Minister Chitando said there would be significant value addition benefits from the establishment of the stainless steel plant given that currently Zimbabwe exports all its ferro-chrome, from Zimasco and ZimAlloys and nickel from Bindura, to markets in Europe and China in semi processed state.

“What is now happening is that we will be value adding that ferro-chrome and nickel to produce stainless steel, so that is the agreement we signed (with Tsingshan). At the moment, the whole programme is fully on course to do the feasibility study (including resource determination),” he said.

Minister Chitando said the project would have further significant positive impact on the mining sector, which Government expects to grow from a $3 billion industry to a $12 billion industry by 2023.

Other growth nodes in the mining sector are set to come from gold, diamonds, platinum, lithium and coal mining.

“The ferro-chrome requirements of feeding that (stainless steel) plant are 500 000 tonnes and if you look at the installed capacity of ferro-chrome in this country right, I think its plus or minus 300 000 tonnes.

“Assuming all the ferro-chrome production in this country will go as feed in there, what it means is we have to double the size of ferro-chrome production,” Minister Chitando said.

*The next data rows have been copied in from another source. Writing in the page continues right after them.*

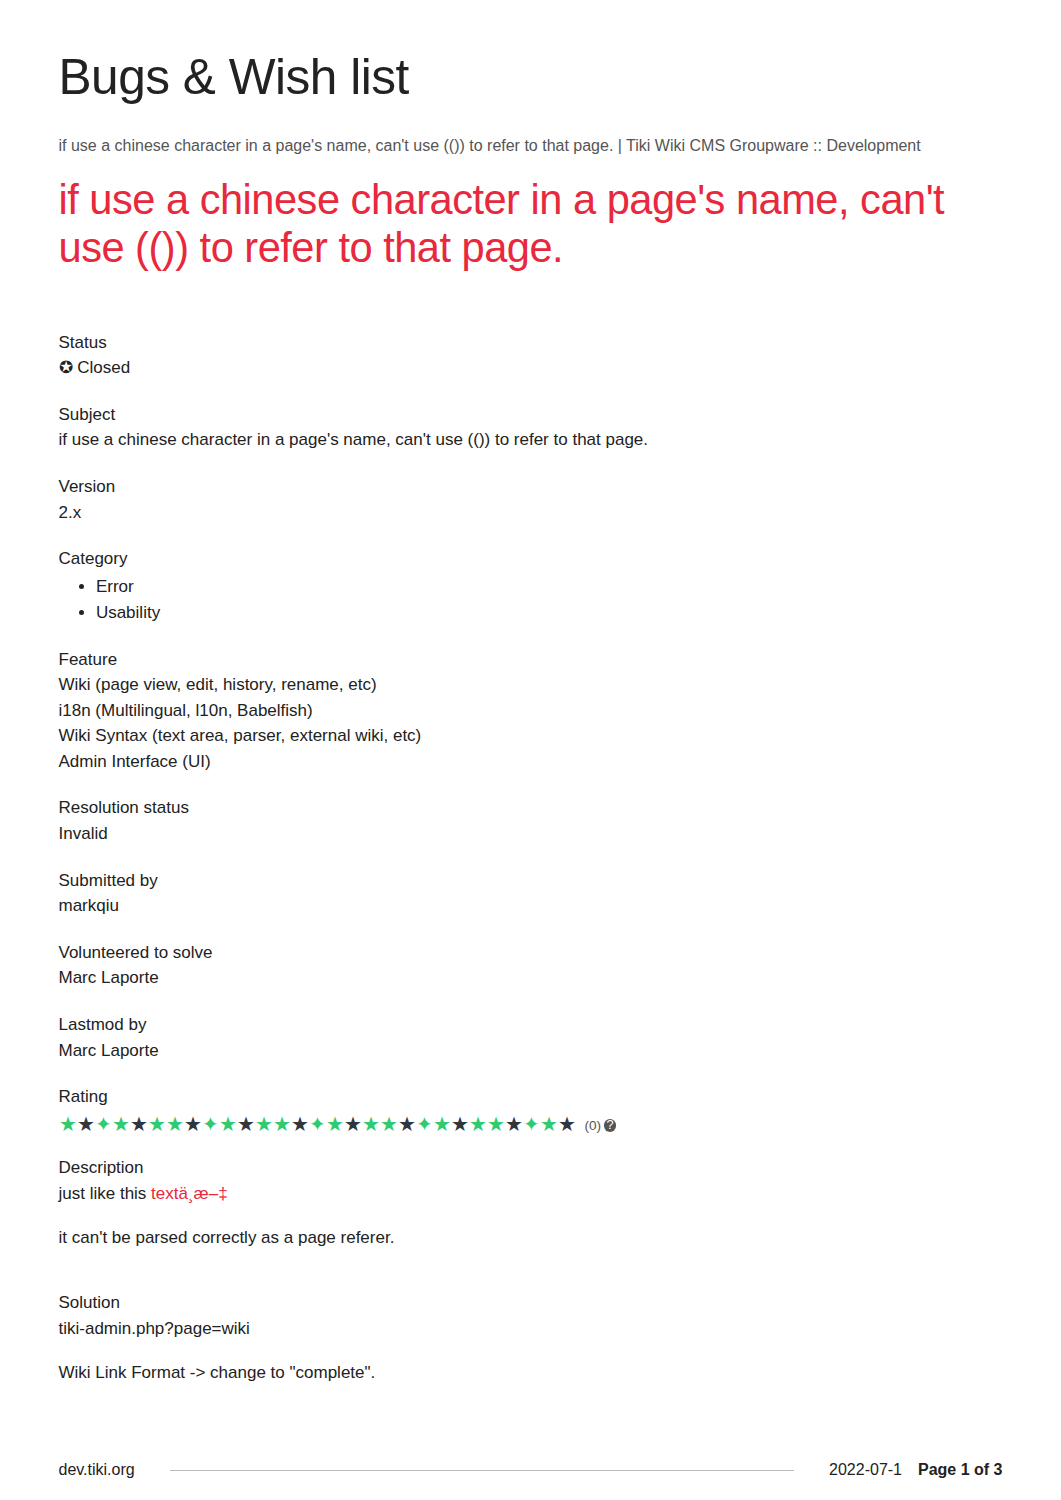Bugs & Wish list
if use a chinese character in a page's name, can't use (()) to refer to that page. | Tiki Wiki CMS Groupware :: Development
if use a chinese character in a page's name, can't use (()) to refer to that page.
Status ✪ Closed
Subject if use a chinese character in a page's name, can't use (()) to refer to that page.
Version 2.x
Category
Error
Usability
Feature
Wiki (page view, edit, history, rename, etc)
i18n (Multilingual, l10n, Babelfish)
Wiki Syntax (text area, parser, external wiki, etc)
Admin Interface (UI)
Resolution status Invalid
Submitted by markqiu
Volunteered to solve Marc Laporte
Lastmod by Marc Laporte
Rating
★★✦★★★★★✦★★★★★✦★★★★★✦★★★★★✦★★ (0)?
Description
just like this textä¸æ–‡
it can't be parsed correctly as a page referer.
Solution
tiki-admin.php?page=wiki
Wiki Link Format -> change to "complete".
dev.tiki.org 2022-07-1 Page 1 of 3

In terms of nickel, Minister Chitando said the country will require production equalling 10 times the output Bindura Nickel Corporation, Africa’s only integrated nickel producer, is currently producing.

Tsingshan was set up in 1992 and is mainly engaged in foreign investment, manufacturing, sales, warehousing and import and export. The group mainly produces stainless steel ingots, steel bars, plates, wires and seamless tubes, which are widely applied in petroleum, chemical engineering, machinery, electric power, automobile, shipbuilding, aerospace, food, pharmacy, decoration and other fields.

In 2017, the Group realised an output of stainless crude steel up to 7480 000 tonnes and a sales income of RMB 161 500 000 000.

The group employs more than  workers.